Wednesday, January 17, 2007
The County’s Planning Commission heard county staff presentations on the progress of the Buckingham Villages redevelopment on Tuesday night.
There was very little discussion of the matter as it was intended to be an informational item, not an action item, on the agenda, said Freida Wray from the county’s planning division of the Department of Community Planning, Housing and Development.
Staffers presented information on Buckingham Villages scenarios 2 and 8, including site plan designs, density changes, and affordable housing (see the Dec. 10 Herald Trib for a discussion of the scenarios).
Paradigm Development Corp. is in the process of redeveloping the three “villages” located between N. Pershing Drive at the south and N. Henderson Road at the north, and N. Thomas Street on the east and the Culpepper Gardens Apartment complex on the west. They have already begun the process of redeveloping Village 2 on the east side of N. George Mason Drive at N. Henderson Road. Apartments once at that location have been razed to make way for upscale townhouses.
The plan for Village 1, located west of N. George Mason Drive is to remove the current garden-style apartments and replace them with a mix of townhouses and multi-story apartment buildings. Apartments in Village 3 will be renovated inside, and some of the buildings will receive additions. The goal is to maintain about 300 affordable units within Villages 1 and 3.
The Planning Commission is a citizen’s advisory board authorized by the state to help the county make land use decisions, the planning department’s web site says. The Planning Commission makes recommendations of how to proceed to the county manager who in turn makes a recommendation to the county board.
No action was taken. However, a March deadline for implementing or pulling away from the Memorandum of Understanding signed last August between the county and Paradigm, means some decisions will have to be made soon.

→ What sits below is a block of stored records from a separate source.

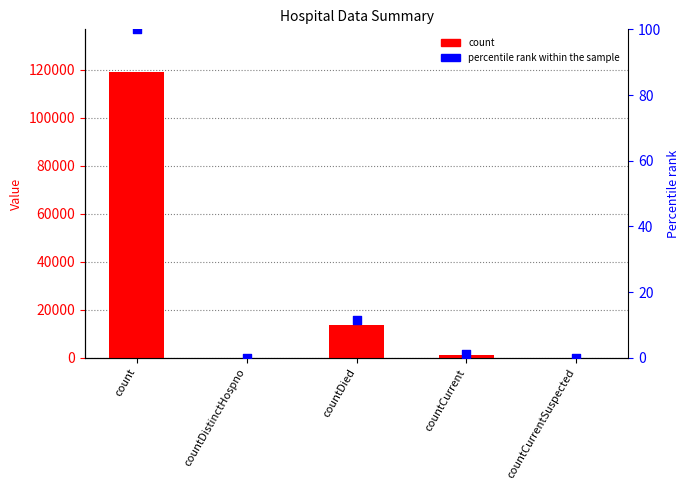

What is the total value across all series at countDied?

13688.5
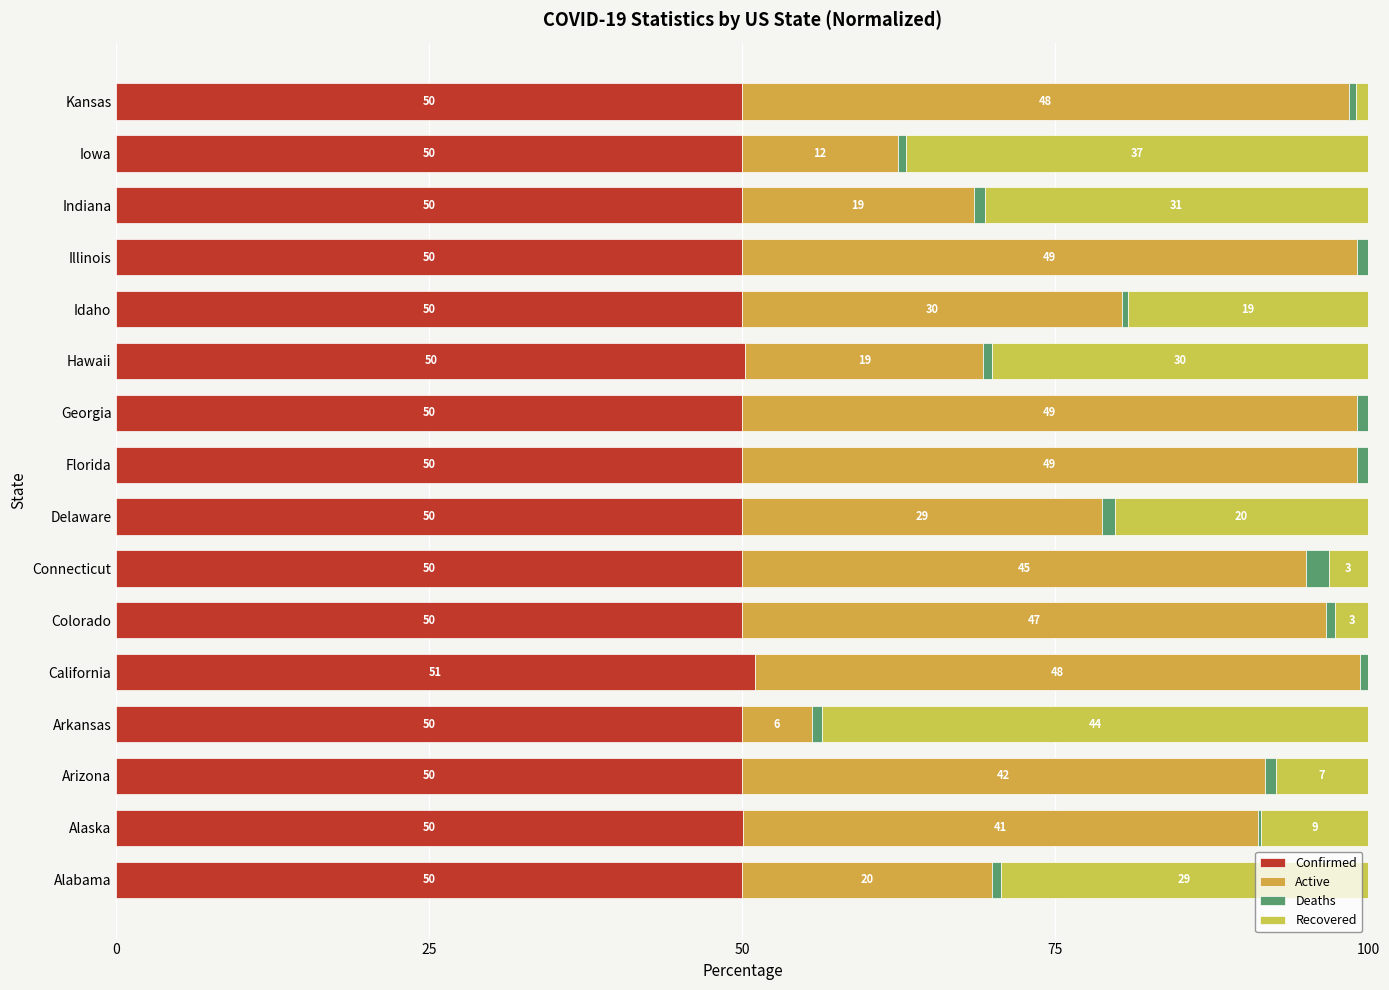

How many data points does each series have?

16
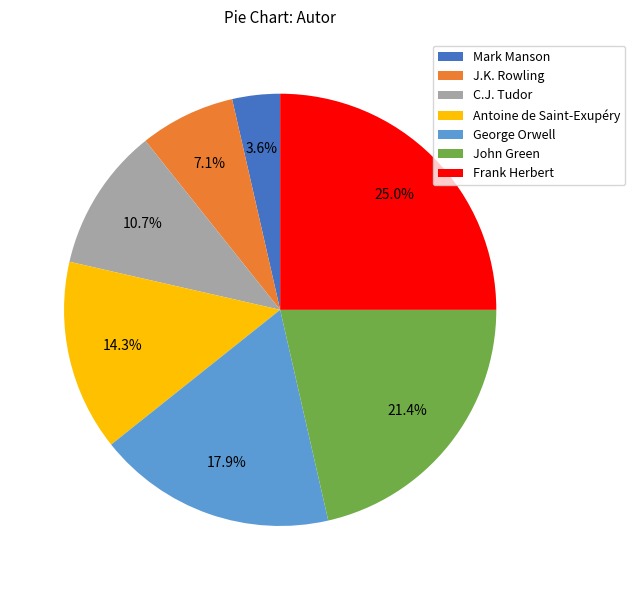

Combined, what portion of the pie is Frank Herbert and Antoine de Saint-Exupéry?

39.3%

Ode to the Arlington Flying Squirrel
Or: Glaucomys Volans (The Southern Flying Squirrel)
We see you at Long Branch
As the dusk turns to dark.
We watch you land softly upon
Cold winter bark.
O! you diamond of the night sky
You fur-covered kite,
You dance upon the tree trunk
To my daughter’s delight!
My son thinks you’re marvelous
And he watches with glee
As you poke around looking
From the back of the tree.
You skitter and cheep,
Fill up on mixed-nuts,
And peanut butter you lick
From the tree’s furrowed ruts.
Then we watch (is it possible?)
You climb 90 feet higher
Then onto a branch
To become the high-diver
—You tiny little thing
That neither flaps, flits nor flutters,
And weighs no more
Than a half-stick of butter—
You glide tree-to-tree
Your white belly aglow
From the beam of a flashlight
Janet shines from below.
Fifty feet down
And 30 away
We watch you depart,
Then we end our stay.
My daughter jumps from our couch
Wishing she were nocturnal
As she tries the flight
Of the Acrobat Squirrel.
Although I wrote this to the single squirrel, I must put in that our viewing with a handful of other families Saturday night saw at least a half-dozen of the little buggers, probably closer to a dozen. Cute as punch—big, nocturnal eyes. It’s a blast to see them. Most people, smarter than I, no doubt, brought flash cameras and seemed to capture some images, but I think I’d go with a flashlight. The squirrels look quite a bit like any other rodent on the tree. The flying is the cool thing, and only the best night-equipped cameras could catch that. Prepare to strain your neck.
The latest email from the county’s “What’s Up Arlington” writes that the next fly-in is scheduled for this Saturday at the Long Branch Nature Center, call 703-228-6535 for “highly encouraged” reservations, $2. (Dates continue at least through February.)
What’s Up Arlington
The “What’s Up Arlington” email (written and distributed by the Dept. of Parks, Recreation, and Cultural Resources) tells squirrel viewers to head over to Bailey’s Bar for happy hour or dinner at the Ballston Commons Mall after viewing the squirrels. It says the conversation will continue, but it feels more like an advertisement for the bar, since there doesn’t seem to be any sort of program attached to it.
Police Notes for Buckingham
Jan. 12: Attempted Armed Robbery 400 block of N. Thomas St.
Around 6:00 p.m., a man selling phone cards was approached by a black male who brandished what appeared to be two handguns and attempted to take the victim’s bag of phone cards. After a struggle, the suspect fled, dropping one of the guns as he left. The weapon turned out to be a BB gun. The suspect is described as a black male in his 20’s, approximately 5 feet, 7 inches tall, 160 pounds, wearing a camouflage jacket and blue jeans.